I consider myself a passionate girl in the most obvious sense of the word. I put as much energy into my emotions as every part of my life. However, I’m uncomfortable, and my newest client surprised me. He was a referral from a fellow elite escort who was too poorly to make her date. This client was a bit of a character.
One of my favourite words in the English dictionary is ‘passion’. Without passion, the world would be a dull place, and no one would become excited about anything. There’s the passion you show your partner between the sheets when you just to grab them and shake the hell out of them, a love for arts or music and the passion of a couple arguing in the middle of the street
Dressed for the wintery weather and with a beaming smile, we met at Queens Gate. The first thing that riled me was that he looked me up and down before shaking my hand. And even though, for the most part, he was a gentleman, he was pretty rude. As the cloud and the wind picked up, my mood became equally cold. This client had got the better of me and started to irritate me. We walked and talked from Queens Gate to Kensington without eye contact and at least three feet apart. Then we went to an expensive restaurant where the conversation was littered with insults. He criticised the food, the service, and my table manners and was horrid. Eventually I could take no more, so I left and came home.
I was so angry as I reached home.
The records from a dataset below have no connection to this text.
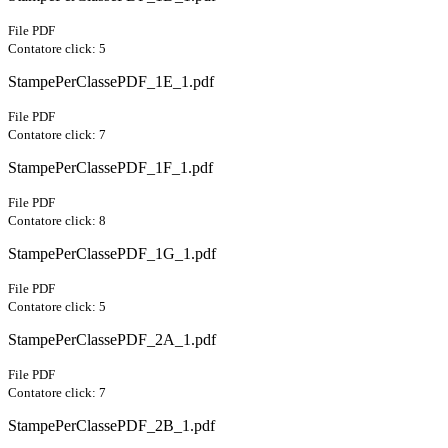
File PDF
Contatore click: 5
StampePerClassePDF_1E_1.pdf
File PDF
Contatore click: 7
StampePerClassePDF_1F_1.pdf
File PDF
Contatore click: 8
StampePerClassePDF_1G_1.pdf
File PDF
Contatore click: 5
StampePerClassePDF_2A_1.pdf
File PDF
Contatore click: 7
StampePerClassePDF_2B_1.pdf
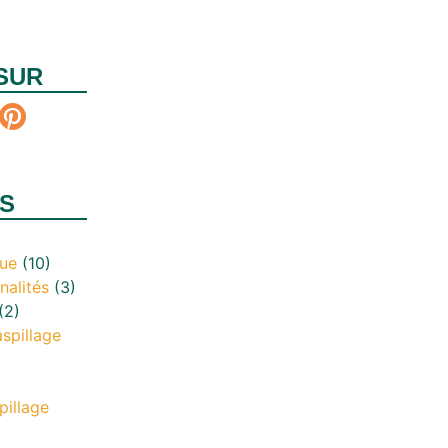
SUR
S
que
(10)
nalités
(3)
(2)
aspillage
pillage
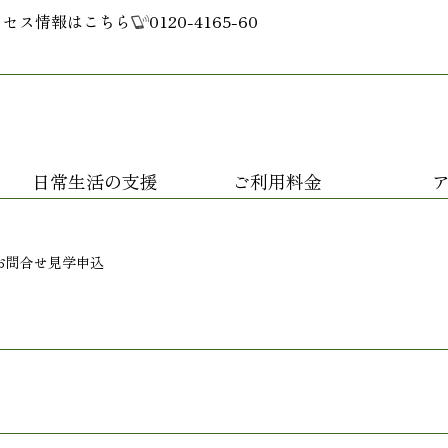
クセス情報はこちら
0120-4165-60
日常生活の支援
ご利用料金
お問合せ
見学申込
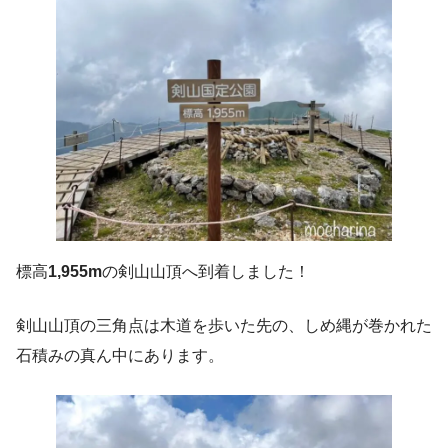
標高
1,955m
の剣山山頂へ到着しました！
剣山山頂の三角点は木道を歩いた先の、しめ縄が巻かれた
石積みの真ん中にあります。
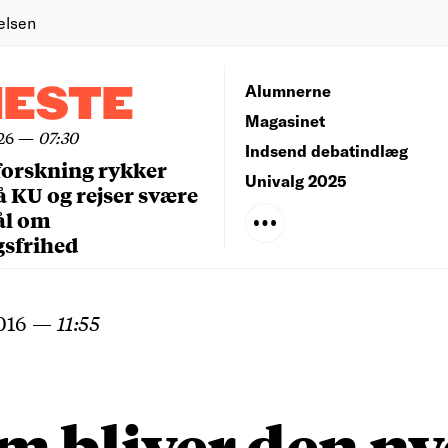
elsen
NESTE
Alumnerne
Magasinet
26
—
07:30
Indsend debatindlæg
forskning rykker
Univalg 2025
å KU og rejser svære
ål om
gsfrihed
016
—
11:55
m bliver den ny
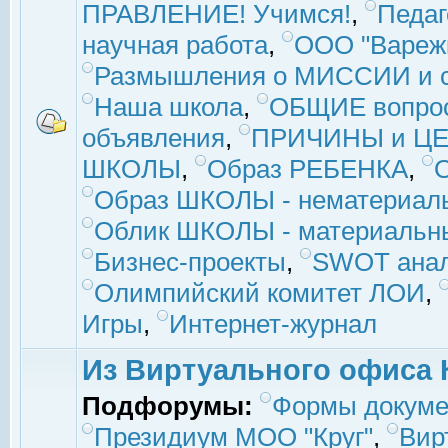
ПРАВЛЕНИЕ! Учимся!
,
Педаг
научная работа
,
ООО "Вареж
Размышления о МИССИИ и с
Наша школа
,
ОБЩИЕ вопро
объявления
,
ПРИЧИНЫ и ЦЕ
ШКОЛЫ
,
Образ РЕБЕНКА
,
Образ ШКОЛЫ - нематериаль
Облик ШКОЛЫ - материальны
Бизнес-проекты
,
SWOT ана
Олимпийский комитет ЛОИ
,
Игры
,
Интернет-журнал
Из Виртуального офиса 
Подфорумы:
Формы докуме
Президиум МОО "Круг"
,
Вир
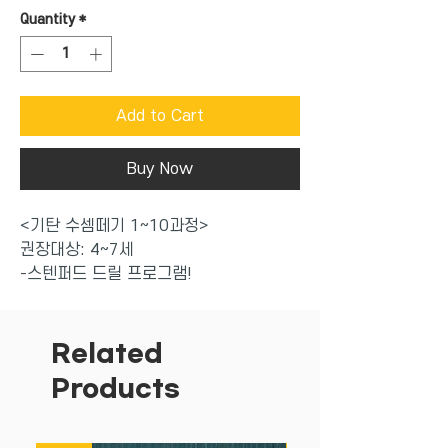
Quantity
*
Add to Cart
Buy Now
<기탄 수셈떼기 1~10과정>
권장대상: 4~7세
-스텐퍼드 드릴 프로그램!
-매일 한장씩 숫자놀이를 하다보면 수학
이 재미있어져요~
-빠른 수셈 진도
Related
-재미있는 다양한 영역별 문제
Products
-기초부터 취학 전 단계까지 총10과정
-압축된 개인별*능력별 프로그램식 학습
지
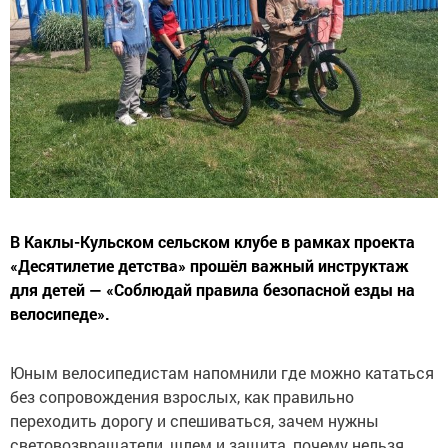
В Каклы-Кульском сельском клубе в рамках проекта
«Десятилетие детства» прошёл важный инструктаж
для детей — «Соблюдай правила безопасной езды на
велосипеде».
Юным велосипедистам напомнили где можно кататься
без сопровождения взрослых, как правильно
переходить дорогу и спешиваться, зачем нужны
световозвращатели, шлем и защита, почему нельзя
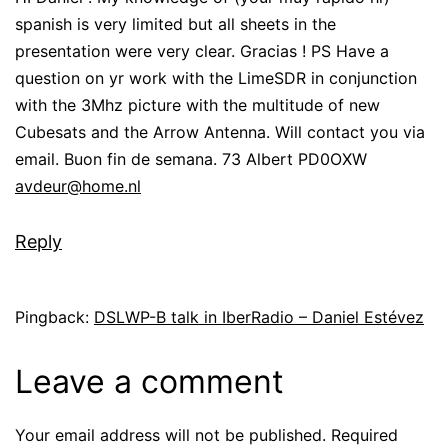
spanish is very limited but all sheets in the
presentation were very clear. Gracias ! PS Have a
question on yr work with the LimeSDR in conjunction
with the 3Mhz picture with the multitude of new
Cubesats and the Arrow Antenna. Will contact you via
email. Buon fin de semana. 73 Albert PD0OXW
avdeur@home.nl
Reply
Pingback:
DSLWP-B talk in IberRadio – Daniel Estévez
Leave a comment
Your email address will not be published.
Required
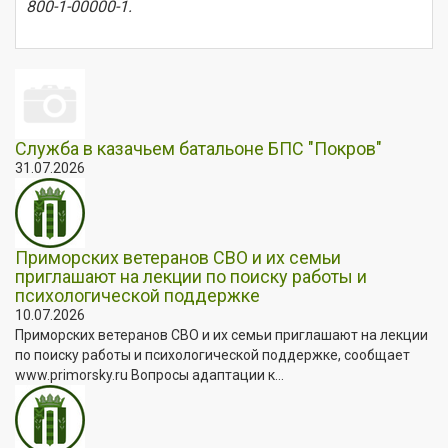
800-1-00000-1.
Служба в казачьем батальоне БПС "Покров"
31.07.2026
Приморских ветеранов СВО и их семьи
приглашают на лекции по поиску работы и
психологической поддержке
10.07.2026
Приморских ветеранов СВО и их семьи приглашают на лекции
по поиску работы и психологической поддержке, сообщает
www.primorsky.ru Вопросы адаптации к...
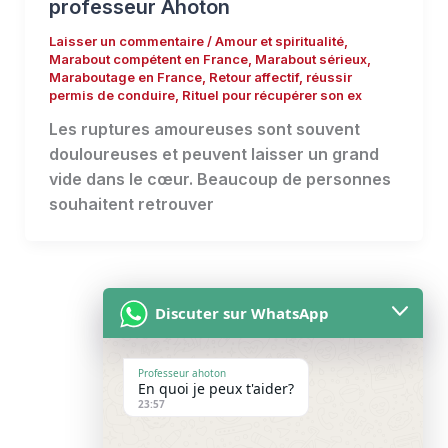
professeur Ahoton
Laisser un commentaire
/
Amour et spiritualité
,
Marabout compétent en France
,
Marabout sérieux
,
Maraboutage en France
,
Retour affectif
,
réussir
permis de conduire
,
Rituel pour récupérer son ex
Les ruptures amoureuses sont souvent
douloureuses et peuvent laisser un grand
vide dans le cœur. Beaucoup de personnes
souhaitent retrouver
Discuter sur WhatsApp
Professeur ahoton
En quoi je peux t'aider?
Accueil
23:57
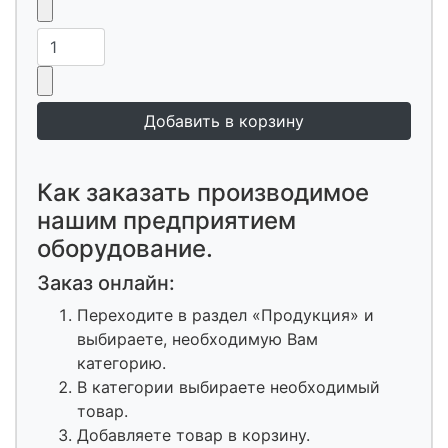
Как заказать производимое
нашим предприятием
оборудование.
Заказ онлайн:
Переходите в раздел «Продукция» и
выбираете, необходимую Вам
категорию.
В категории выбираете необходимый
товар.
Добавляете товар в корзину.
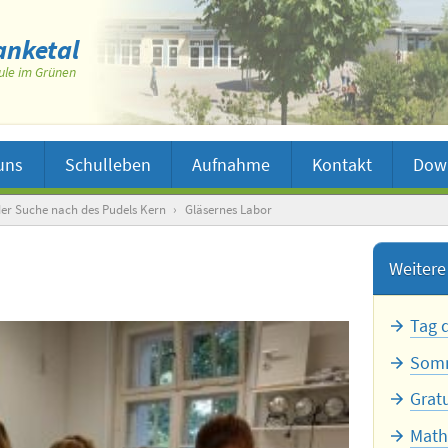
nketal
ule im Grünen
uns
Schulleben
Aufnahme
Kontakt
Dow
der Suche nach des Pudels Kern
›
Gläsernes Labor
Weitere 
Tag 
Somm
Grat
Math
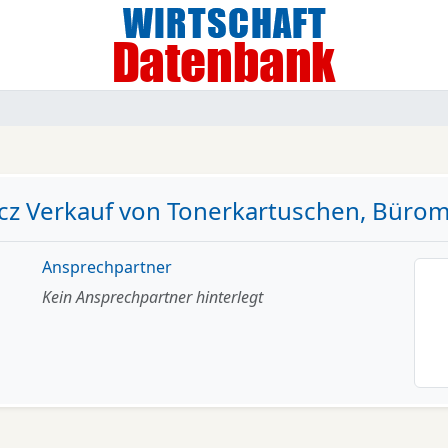
z Verkauf von Tonerkartuschen, Büroma
Ansprechpartner
Kein Ansprechpartner hinterlegt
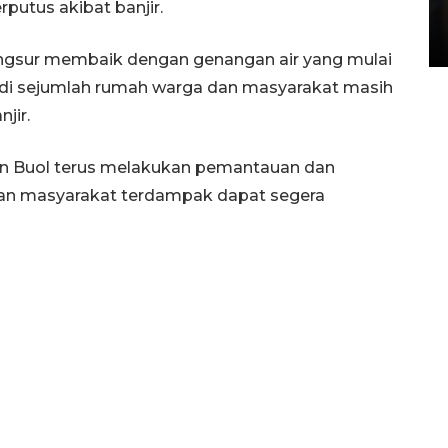
putus akibat banjir.
di Satpas Polresta Palu
15 July 2026 14:08 WIB
rangsur membaik dengan genangan air yang mulai
di sejumlah rumah warga dan masyarakat masih
jir.
 Buol terus melakukan pemantauan dan
n masyarakat terdampak dapat segera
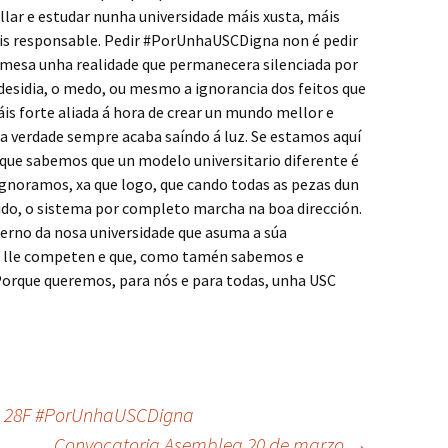
ar e estudar nunha universidade máis xusta, máis
áis responsable. Pedir #PorUnhaUSCDigna non é pedir
 mesa unha realidade que permanecera silenciada por
desidia, o medo, ou mesmo a ignorancia dos feitos que
áis forte aliada á hora de crear un mundo mellor e
 a verdade sempre acaba saíndo á luz. Se estamos aquí
rque sabemos que un modelo universitario diferente é
ignoramos, xa que logo, que cando todas as pezas dun
o, o sistema por completo marcha na boa dirección.
berno da nosa universidade que asuma a súa
e lle competen e que, como tamén sabemos e
orque queremos, para nós e para todas, unha USC
 28F #PorUnhaUSCDigna
Convocatoria Asemblea 20 de marzo
→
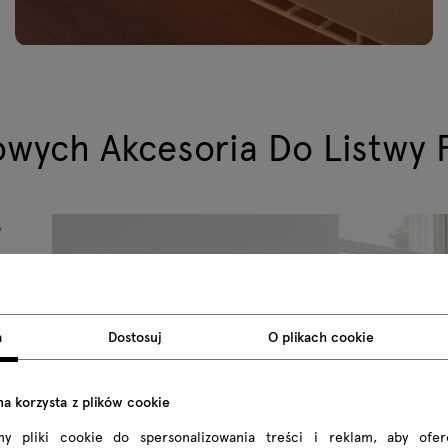
owych Akcesoria Do Listwy 
o
yjną
a,
a
Dostosuj
O plikach cookie
ją one
 też w
na korzysta z plików cookie
my pliki cookie do spersonalizowania treści i reklam, aby ofe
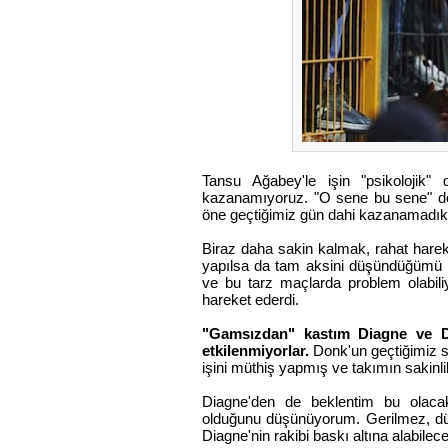
Tansu Ağabey'le işin "psikolojik" 
kazanamıyoruz. "O sene bu sene" de
öne geçtiğimiz gün dahi kazanamadık. 
Biraz daha sakin kalmak, rahat harek
yapılsa da tam aksini düşündüğümü he
ve bu tarz maçlarda problem olabili
hareket ederdi.
"Gamsızdan" kastım Diagne ve Do
etkilenmiyorlar.
Donk'un geçtiğimiz s
işini müthiş yapmış ve takımın sakinli
Diagne'den de beklentim bu olac
olduğunu düşünüyorum. Gerilmez, düş
Diagne'nin rakibi baskı altına alabile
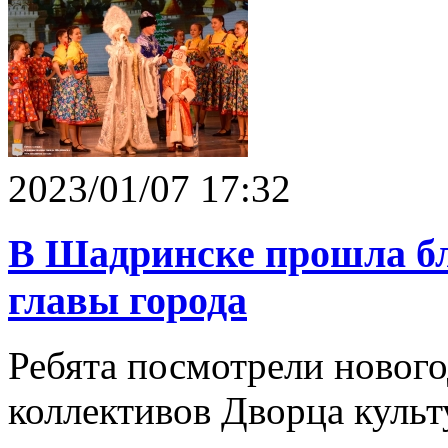
2023/01/07 17:32
В Шадринске прошла бл
главы города
Ребята посмотрели нового
коллективов Дворца культ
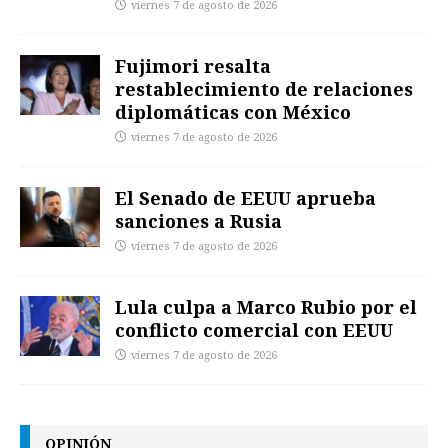
viernes 7 de agosto de 2026
Fujimori resalta
restablecimiento de relaciones
diplomáticas con México
viernes 7 de agosto de 2026
El Senado de EEUU aprueba
sanciones a Rusia
viernes 7 de agosto de 2026
Lula culpa a Marco Rubio por el
conflicto comercial con EEUU
viernes 7 de agosto de 2026
OPINIÓN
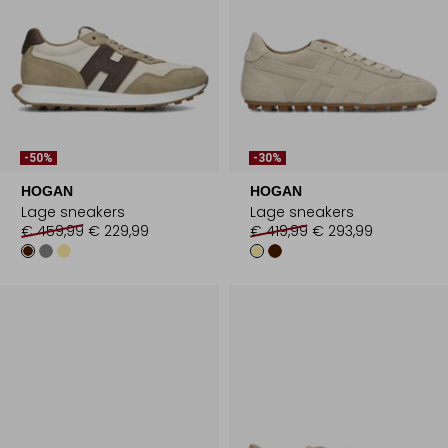
-50%
-30%
HOGAN
HOGAN
Lage sneakers
Lage sneakers
€ 459,99
€ 229,99
€ 419,99
€ 293,99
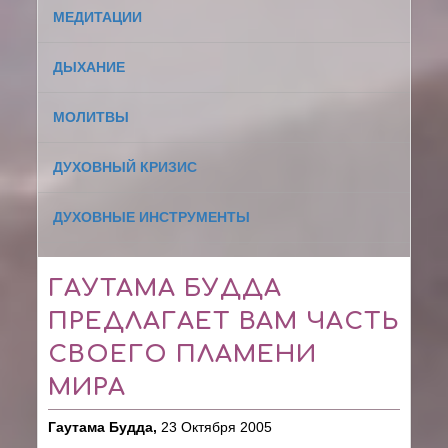
МЕДИТАЦИИ
ДЫХАНИЕ
МОЛИТВЫ
ДУХОВНЫЙ КРИЗИС
ДУХОВНЫЕ ИНСТРУМЕНТЫ
ГАУТАМА БУДДА
ПРЕДЛАГАЕТ ВАМ ЧАСТЬ
СВОЕГО ПЛАМЕНИ
МИРА
Гаутама Будда,
23 Октября 2005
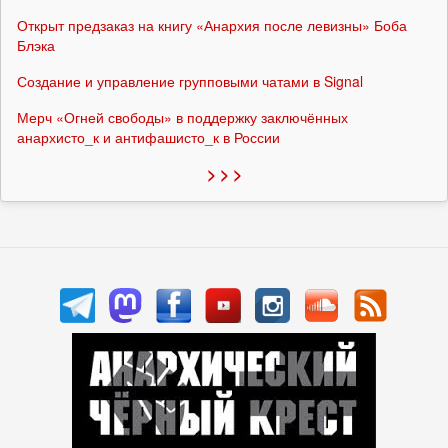
Открыт предзаказ на книгу «Анархия после левизны» Боба
Блэка
Создание и управление групповыми чатами в Signal
Мерч «Огней свободы» в поддержку заключённых
анархисто_к и антифашисто_к в России
> > >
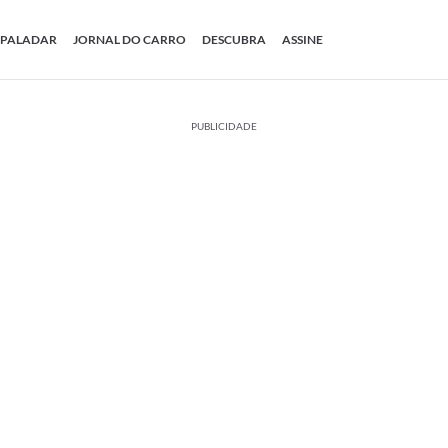
PALADAR
JORNAL DO CARRO
DESCUBRA
ASSINE
PUBLICIDADE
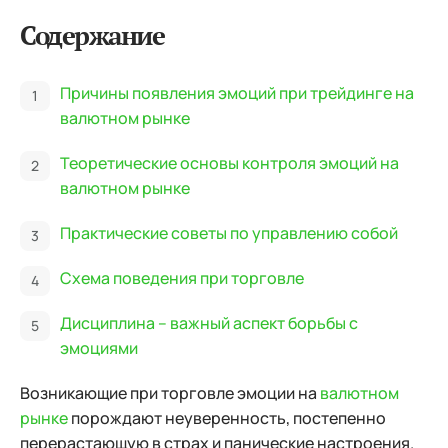
Содержание
Причины появления эмоций при трейдинге на
валютном рынке
Теоретические основы контроля эмоций на
валютном рынке
Практические советы по управлению собой
Схема поведения при торговле
Дисциплина – важный аспект борьбы с
эмоциями
Возникающие при торговле эмоции на
валютном
рынке
порождают неуверенность, постепенно
перерастающую в страх и панические настроения.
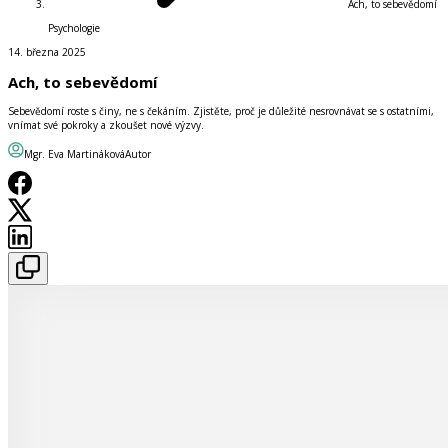
Ach, to sebevědomí
Psychologie
14. března 2025
Ach, to sebevědomí
Sebevědomí roste s činy, ne s čekáním. Zjistěte, proč je důležité nesrovnávat se s ostatními,
vnímat své pokroky a zkoušet nové výzvy.
Mgr. Eva Martináková
Autor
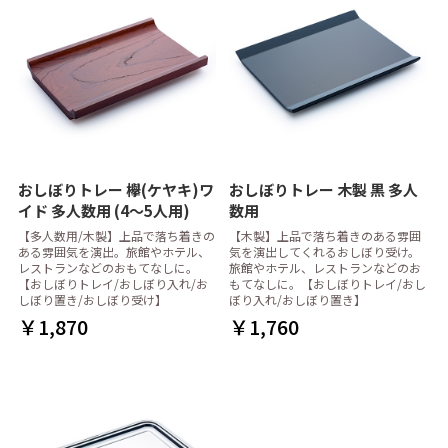
おしぼりトレー 欅(ケヤキ)ワ
おしぼりトレー 木製 黒 多人
イド 多人数用 (4～5人用)
数用
【多人数用/木製】上品で落ち着きの
【木製】上品で落ち着きのある雰囲
ある雰囲気を演出。旅館やホテル、
気を演出してくれるおしぼり受け。
レストランなどのおもてなしに。
旅館やホテル、レストランなどのお
【おしぼりトレイ/おしぼり入れ/お
もてなしに。【おしぼりトレイ/おし
しぼり置き/おしぼり受け】
ぼり入れ/おしぼり置き】
￥1,870
￥1,760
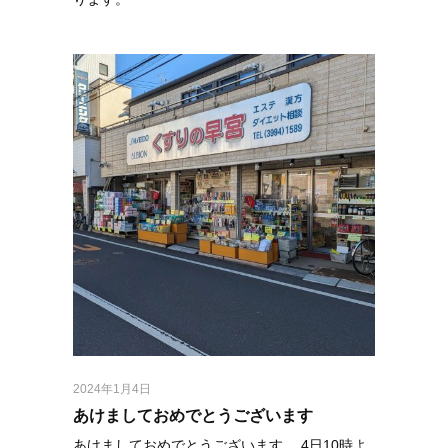
2024年1月4日
あけましておめでとうございます
あけましておめでとうございます。 4日10時よ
I slammed my front door shut and kicked a chair across the room. How dare he! And I was so annoyed with my colleague for giving me such a vile client.
The next day, I had a text which explained that the client had arranged dates with our agency to have a perfect fight with the escort. A passionate woman aroused him, and I had left him speechless. Well, that explained it, and after that, I stopped giving him a hard time. So, slipping into character, I asked what he thought he was playing at being extremely horrid to me, and his voice immediately animated. Before I knew it, he was yelling all sorts of obscenities and asking if I spoke to all my boyfriends that way. It was somewhat surreal but oddly quite satisfying.